Iran, ancora fiamme a Bandar Abbas: salgono a 40 le vittime, ma il bilancio è provvisorio
Articolo Precedente
Articolo Successivo
L’incendio divampato sabato scorso nel porto di Shahid Rajaee, a Bandar Abbas, non è ancora stato domato. Le fiamme, alimentate da tre focolai distinti – nei magazzini Sina e Onik e nell’area dei container – continuano a consumare ciò che resta delle strutture, mentre una nube tossica si espande sulla città. Il bilancio, già gravissimo, è destinato a peggiorare: le autorità locali confermano almeno 40 morti e oltre mille feriti, numeri che potrebbero crescere man mano che i soccorsi setacceranno le macerie.
L’esplosione, avvenuta nella mattinata del 26 aprile, è stata catturata dalle telecamere di sorveglianza: le immagini mostrano un boato improvviso, seguito da una colonna di fuoco che ha costretto gli operatori portuali a una fuga disperata. La violenza del detonazione, unita alla simultaneità dei focolai, ha fatto rapidamente tramontare l’ipotesi di un incidente industriale, anche se le autorità iraniane insistono nel negare la presenza di materiali militari nell’area.

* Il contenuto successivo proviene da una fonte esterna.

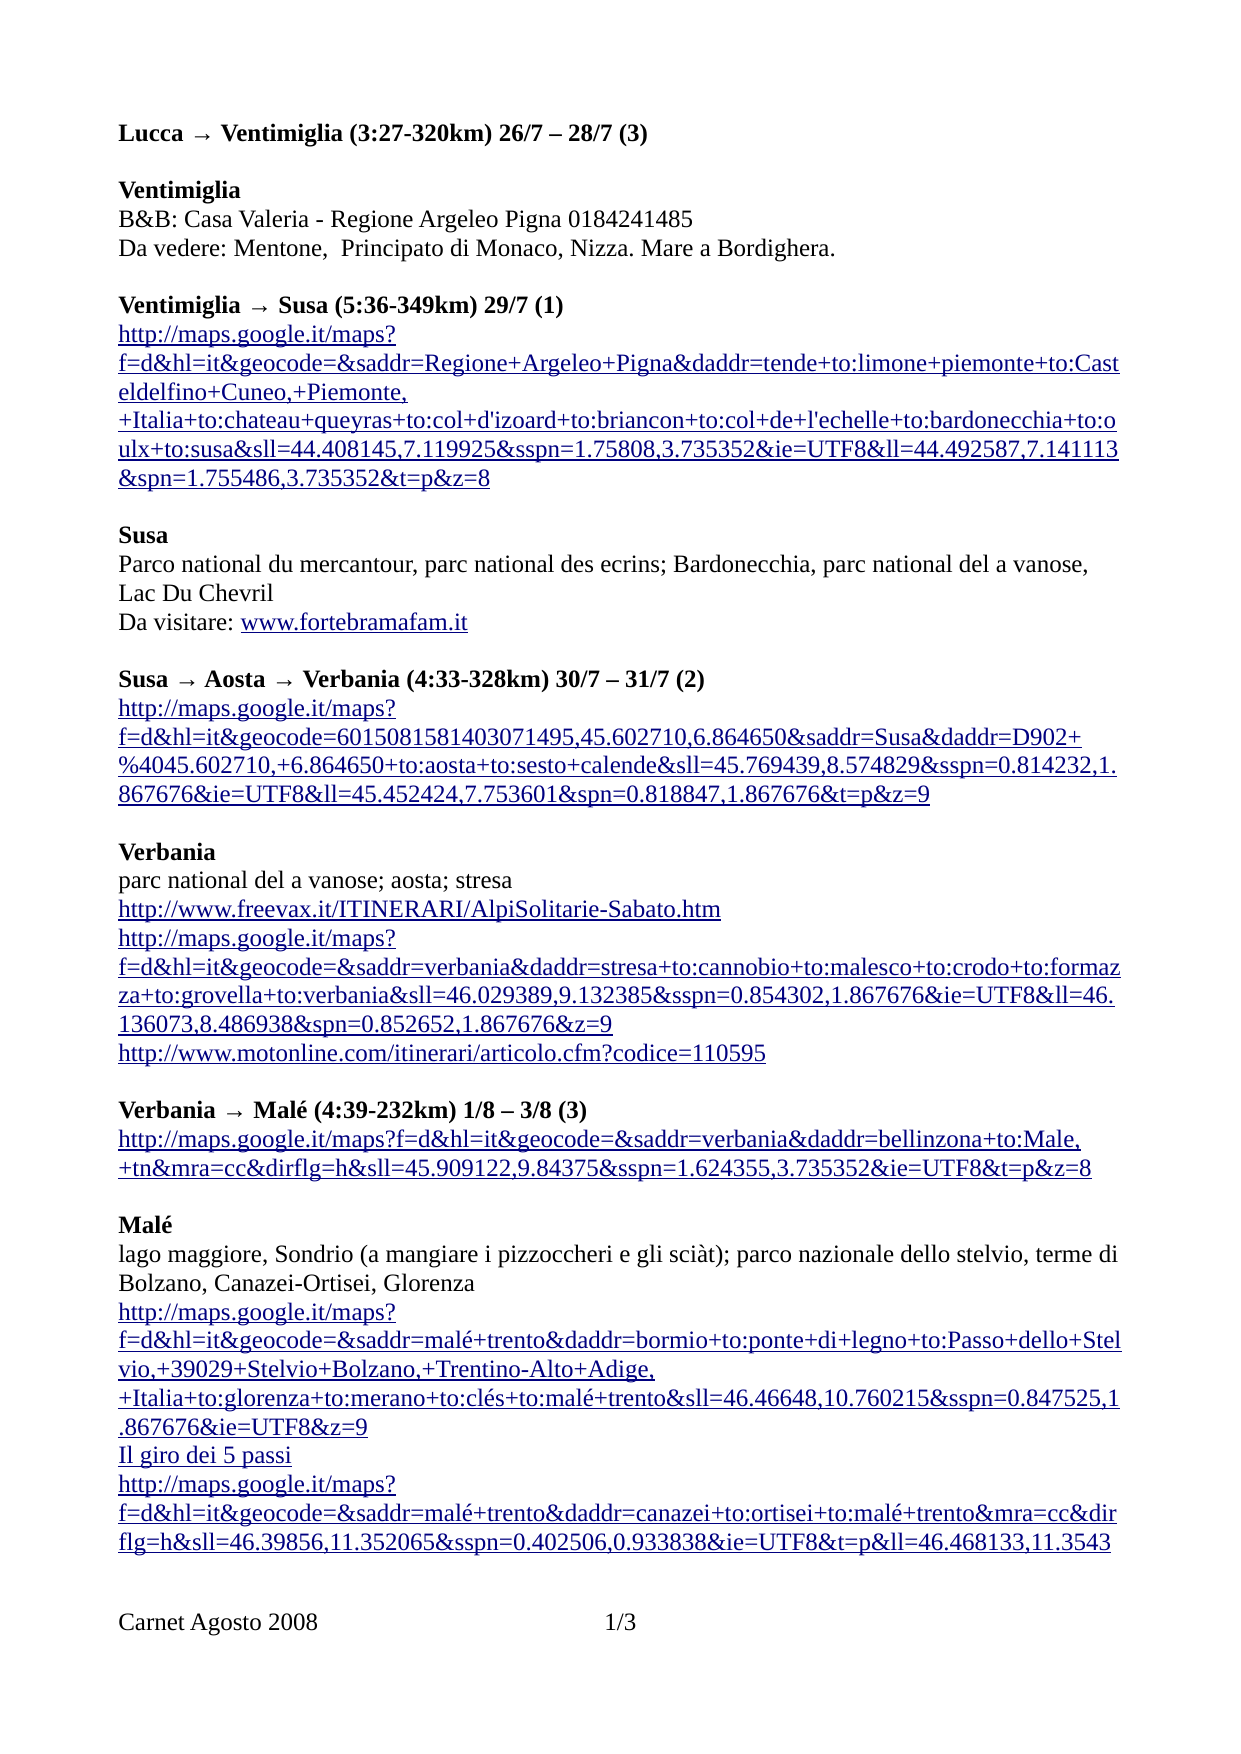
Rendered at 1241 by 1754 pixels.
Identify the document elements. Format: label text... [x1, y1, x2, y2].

La tempistica, del resto, non passa inosservata. Poche ore prima, a Muscat, erano ripresi i colloqui tra Stati Uniti e Iran sul controverso programma nucleare di Teheran, mentre fonti israeliane – interpellate da alcuni media internazionali – hanno smentito qualsiasi coinvolgimento. Ma è difficile ignorare il contesto: Bandar Abbas non è solo un terminale commerciale, bensì un nodo strategico all’imbocco del Golfo di Hormuz, da tempo al centro di tensioni geopolitiche.
Il presidente Masoud Pezeshkian, definito dai più come "riformista", ha sorvolato la zona colpita, visitando i feriti e promettendo sostegno alle famiglie. Tuttavia, ha evitato di commentare le voci – riportate da alcuni giornali esteri – secondo cui nel porto sarebbero state stoccate sostanze chimiche d’importazione cinese, utilizzabili per la produzione di propellente missilistico. Intanto, la premio Nobel per la pace Narges Mohammadi ha accusato gli ayatollah di "irresponsabilità", denunciando la mancanza di misure di sicurezza adeguate.